O objetivo da Grumman foi fazer um avião de pilotagem simples, em que o piloto pudesse se concentrar no inimigo, podendo relaxar no tocante à capacidade e facilidade de manobra. Exatamente como é o grande objetivo também dos engenheiros de automóveis, onde qualquer comando ou controle que requeira pensar muito para serem usados, ou um carro que precisa de atenção constante do motorista, podem ser considerados um trabalho não exatamente bom. A Grumman conseguiu esse intento, e as tripulações elogiavam muito o gato infernal, a ponto de existirem declarações profundas e bem-humoradas, como a de Eugene Valencia, às com 23 vitórias pilotando o Hellcat: “Eu amo tanto esse avião que se ele soubesse cozinhar, casaria com ele”.
A taxa de vitória foi de 19:1, uma das melhores de todas os aviões da Segunda Guerra Mundial. Foram 270 aviões perdidos para a destruição de 5.271 inimigos.
A versão F6F-5 com melhorias no arrefecimento do motor, pára-brisa com melhor visibilidade, cabide para 900 kg de bombas debaixo da fuselagem bem no centro do avião, além de trilhos para foguetes sob as asas e dois canhões de 20 mm e quatro metralhadoras .50 (12,7 mm) nas asas, quando antes eram apenas seis metralhadoras de mesmo calibre, começou a voar em 1944.
Na corrida para armar a Marinha, a Grumman construiu 12.275 Hellcats em 30 meses, incluído uma versão de caça noturna com radar alojado em um casulo na asa, solução prática que ainda hoje é usada em alguns aviões leves, de uso particular ou empresarial. Eram as versões F6F-3N e 5N, dos quais 223 foram construídos e usados como caças noturnos.
Não era fácil a vida de nenhum avião embarcado e algumas fotos e vídeos ficaram na história, como essa abaixo que deve ser a mais famosa dos acidentes com o avião, onde um oficial de catapulta, tenente Walter Chewning, sobe no Hellcat embarcado no USS Enterprise para ajudar a retirar o aspirante a tenente Byron Johnson do avião em chamas, após o pouso imperfeito.
Há um livro fabuloso sobre o problema muito comum de acidentes em porta-aviões durante o conflito. O título é “Clear the Deck!” (Limpem o convés!), de Cory Graff, e um Hellcat está na arrepiante foto escolhida para a capa.

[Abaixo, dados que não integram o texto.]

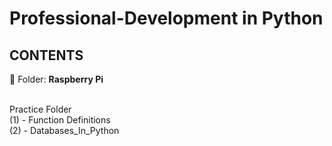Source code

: Professional-Development in Python
====

**CONTENTS** <br/>
----
&#x1F4D8; Folder: **Raspberry Pi**<br/>
<br/>

Practice Folder <br/>
(1) - Function Definitions <br/>
(2) - Databases_In_Python




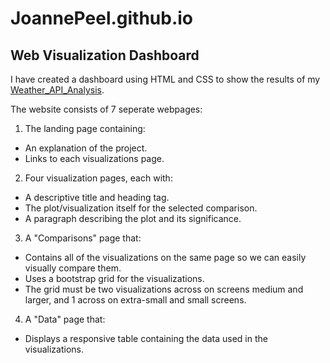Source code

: # JoannePeel.github.io
## Web Visualization Dashboard
I have created a dashboard using HTML and CSS to show the results of my [Weather_API_Analysis](https://github.com/JoannePeel/Weather_API_Analysis).

The website consists of 7 seperate webpages:
1. The landing page containing:
* An explanation of the project.
* Links to each visualizations page.

2. Four visualization pages, each with:
* A descriptive title and heading tag.
* The plot/visualization itself for the selected comparison.
* A paragraph describing the plot and its significance.

3. A "Comparisons" page that:
* Contains all of the visualizations on the same page so we can easily visually compare them.
* Uses a bootstrap grid for the visualizations.
* The grid must be two visualizations across on screens medium and larger, and 1 across on extra-small and small screens.

4. A "Data" page that:
* Displays a responsive table containing the data used in the visualizations.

O livro, publicado em 2008, é pequeno, 134 páginas, tem centenas de fotos e texto explicativo para todas elas; é bem barato, custa por volta de 4 dólares, usado.

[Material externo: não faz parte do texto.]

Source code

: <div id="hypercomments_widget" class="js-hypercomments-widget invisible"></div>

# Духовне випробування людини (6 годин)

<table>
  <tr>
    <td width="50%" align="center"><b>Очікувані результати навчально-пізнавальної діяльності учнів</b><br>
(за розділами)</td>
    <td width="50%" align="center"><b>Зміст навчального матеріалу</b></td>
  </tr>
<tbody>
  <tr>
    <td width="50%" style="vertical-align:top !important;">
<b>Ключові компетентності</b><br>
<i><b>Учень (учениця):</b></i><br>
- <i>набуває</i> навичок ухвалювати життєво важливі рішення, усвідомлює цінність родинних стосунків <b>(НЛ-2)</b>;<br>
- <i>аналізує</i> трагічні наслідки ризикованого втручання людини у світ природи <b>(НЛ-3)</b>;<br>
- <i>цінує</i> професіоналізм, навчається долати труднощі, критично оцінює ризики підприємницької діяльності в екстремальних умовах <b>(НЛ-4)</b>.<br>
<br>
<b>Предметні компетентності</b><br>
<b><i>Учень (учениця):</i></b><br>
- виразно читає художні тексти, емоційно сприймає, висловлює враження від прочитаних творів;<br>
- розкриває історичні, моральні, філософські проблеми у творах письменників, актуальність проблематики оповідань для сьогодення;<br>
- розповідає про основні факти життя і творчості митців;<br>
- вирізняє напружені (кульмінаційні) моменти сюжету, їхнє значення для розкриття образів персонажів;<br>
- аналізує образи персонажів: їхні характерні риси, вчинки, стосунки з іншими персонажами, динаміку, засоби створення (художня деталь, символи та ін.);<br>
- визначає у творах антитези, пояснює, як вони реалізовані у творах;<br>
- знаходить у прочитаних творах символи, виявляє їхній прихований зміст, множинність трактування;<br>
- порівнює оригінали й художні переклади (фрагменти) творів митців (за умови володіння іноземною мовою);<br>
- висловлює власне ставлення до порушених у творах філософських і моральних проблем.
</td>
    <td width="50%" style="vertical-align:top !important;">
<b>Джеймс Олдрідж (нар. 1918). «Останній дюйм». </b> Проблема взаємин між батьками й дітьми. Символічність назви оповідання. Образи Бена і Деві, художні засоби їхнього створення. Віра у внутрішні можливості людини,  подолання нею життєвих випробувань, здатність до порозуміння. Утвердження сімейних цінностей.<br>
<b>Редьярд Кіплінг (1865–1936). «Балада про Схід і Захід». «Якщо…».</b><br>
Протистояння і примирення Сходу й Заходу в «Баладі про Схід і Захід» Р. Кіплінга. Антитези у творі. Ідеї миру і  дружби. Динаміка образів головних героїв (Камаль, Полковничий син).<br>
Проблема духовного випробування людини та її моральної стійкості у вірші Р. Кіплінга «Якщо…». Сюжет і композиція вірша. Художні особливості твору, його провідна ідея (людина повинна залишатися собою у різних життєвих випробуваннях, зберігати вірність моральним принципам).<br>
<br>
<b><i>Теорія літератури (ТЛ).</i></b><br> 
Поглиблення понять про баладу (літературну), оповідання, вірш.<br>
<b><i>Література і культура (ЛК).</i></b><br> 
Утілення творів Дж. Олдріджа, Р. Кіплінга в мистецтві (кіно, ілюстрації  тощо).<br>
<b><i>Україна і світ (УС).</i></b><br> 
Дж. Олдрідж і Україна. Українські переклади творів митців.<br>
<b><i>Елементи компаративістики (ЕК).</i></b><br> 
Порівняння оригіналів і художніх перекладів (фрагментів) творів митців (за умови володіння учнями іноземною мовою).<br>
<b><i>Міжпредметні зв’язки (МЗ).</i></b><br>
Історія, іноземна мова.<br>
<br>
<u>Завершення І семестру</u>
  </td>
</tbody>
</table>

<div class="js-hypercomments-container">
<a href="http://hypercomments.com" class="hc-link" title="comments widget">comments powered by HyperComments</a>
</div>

Os britânicos também usaram Hellcats na Europa, foram 1.264 unidades combatendo os Messerschmitt Bf-109 e o Focke-Wulf 190, em ações na Noruega, no Mediterrâneo e também no Pacifico, junto com tripulações americanas.

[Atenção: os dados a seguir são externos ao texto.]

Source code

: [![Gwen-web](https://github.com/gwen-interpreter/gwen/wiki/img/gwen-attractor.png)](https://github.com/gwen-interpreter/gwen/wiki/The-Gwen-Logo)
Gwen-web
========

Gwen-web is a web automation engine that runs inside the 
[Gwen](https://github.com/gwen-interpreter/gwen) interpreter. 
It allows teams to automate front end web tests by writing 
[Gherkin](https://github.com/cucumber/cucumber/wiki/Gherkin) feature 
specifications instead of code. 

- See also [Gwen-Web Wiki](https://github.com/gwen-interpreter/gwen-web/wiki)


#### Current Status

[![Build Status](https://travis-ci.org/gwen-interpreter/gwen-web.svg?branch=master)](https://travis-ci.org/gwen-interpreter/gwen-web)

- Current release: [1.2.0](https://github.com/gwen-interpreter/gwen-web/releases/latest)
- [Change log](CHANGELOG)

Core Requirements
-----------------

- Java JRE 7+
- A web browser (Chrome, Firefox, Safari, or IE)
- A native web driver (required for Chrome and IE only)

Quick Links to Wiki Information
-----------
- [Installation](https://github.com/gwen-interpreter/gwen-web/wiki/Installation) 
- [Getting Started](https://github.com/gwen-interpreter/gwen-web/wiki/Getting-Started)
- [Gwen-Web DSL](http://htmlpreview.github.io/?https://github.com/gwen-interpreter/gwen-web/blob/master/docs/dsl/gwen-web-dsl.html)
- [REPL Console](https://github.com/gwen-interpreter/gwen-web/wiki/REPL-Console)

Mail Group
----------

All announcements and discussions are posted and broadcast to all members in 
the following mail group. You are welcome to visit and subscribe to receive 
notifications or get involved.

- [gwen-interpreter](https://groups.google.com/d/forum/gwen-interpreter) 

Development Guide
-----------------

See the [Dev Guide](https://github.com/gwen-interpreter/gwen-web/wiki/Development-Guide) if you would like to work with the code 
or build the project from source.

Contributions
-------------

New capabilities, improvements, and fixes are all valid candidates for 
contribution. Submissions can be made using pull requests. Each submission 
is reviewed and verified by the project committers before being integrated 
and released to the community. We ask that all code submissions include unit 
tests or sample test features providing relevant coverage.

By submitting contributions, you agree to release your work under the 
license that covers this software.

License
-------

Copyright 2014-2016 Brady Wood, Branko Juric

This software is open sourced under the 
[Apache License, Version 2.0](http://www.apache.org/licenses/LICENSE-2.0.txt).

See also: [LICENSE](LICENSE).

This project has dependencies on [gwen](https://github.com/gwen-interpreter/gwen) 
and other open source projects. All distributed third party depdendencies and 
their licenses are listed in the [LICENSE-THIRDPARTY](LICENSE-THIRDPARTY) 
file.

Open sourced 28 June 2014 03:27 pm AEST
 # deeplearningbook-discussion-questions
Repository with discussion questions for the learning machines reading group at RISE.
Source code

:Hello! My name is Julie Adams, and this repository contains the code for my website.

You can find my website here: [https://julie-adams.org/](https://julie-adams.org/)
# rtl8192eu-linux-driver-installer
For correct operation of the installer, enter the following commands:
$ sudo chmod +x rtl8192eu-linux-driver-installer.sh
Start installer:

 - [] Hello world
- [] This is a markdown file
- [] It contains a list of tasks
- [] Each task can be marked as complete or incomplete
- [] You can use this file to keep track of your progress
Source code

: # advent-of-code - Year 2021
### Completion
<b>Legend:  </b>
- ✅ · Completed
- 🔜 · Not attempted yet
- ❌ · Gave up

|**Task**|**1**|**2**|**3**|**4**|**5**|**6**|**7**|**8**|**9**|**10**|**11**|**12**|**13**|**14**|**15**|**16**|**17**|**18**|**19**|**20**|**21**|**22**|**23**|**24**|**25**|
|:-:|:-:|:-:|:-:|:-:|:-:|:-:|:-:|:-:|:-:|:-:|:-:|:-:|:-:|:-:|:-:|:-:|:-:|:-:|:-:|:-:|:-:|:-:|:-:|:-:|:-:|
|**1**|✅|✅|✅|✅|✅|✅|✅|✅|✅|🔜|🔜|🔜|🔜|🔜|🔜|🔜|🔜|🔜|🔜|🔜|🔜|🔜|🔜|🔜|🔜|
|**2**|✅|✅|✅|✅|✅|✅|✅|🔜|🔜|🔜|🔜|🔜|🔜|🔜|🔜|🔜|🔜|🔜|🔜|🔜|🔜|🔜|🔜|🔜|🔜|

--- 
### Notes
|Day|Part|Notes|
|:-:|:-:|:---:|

Depois de terminada a guerra, França e Uruguai empregaram o Hellcat em suas Marinhas, até o início dos anos 1960. Hoje há alguns em condições de vôo, e muitos em museus não apenas nos EUA. Sorte de quem os comprou como excedentes de guerra (war surplus), onde aviões como esse eram extremamente baratos, e hoje valem milhões de dólares.
Alguns números para ajudar a entender mais um pouco sobre o Hellcat. Podia atingir 612 km/h a 23.400 pés (7.132 m), subindo a uma velocidade ascensional máxima de 3.500 pés/min (17,8 m/s) até o máximo de 11.369 m e tendo 1.520 km de raio de ação de combate, com armamento. Para viagens e traslados (ferry flight) podia voar 2.462 km em velocidade de cruzeiro de 322 km/h.
A velocidade de aproximação para pouso, importantíssima, era de 142 km/h, não muito baixa, mas sempre menor que isso em relação ao porta-aviões, já que com ele em movimento, a velocidade de toque no convés é os 142 menos a velocidade do navio.
Peso vazio 4.140 kg; máximo de decolagem carregado 6.991 kg; com três tanques externos, condição apenas para vôos longos, não para combate, onde esse peso máximo era de 5.714 kg.
Envergadura 13,06 m, comprimento 10,24 m, altura 4,11 metros, área de asas 31 m², dando carga alar com peso de combate de 184 kg/m² (peso máximo dividido pela área).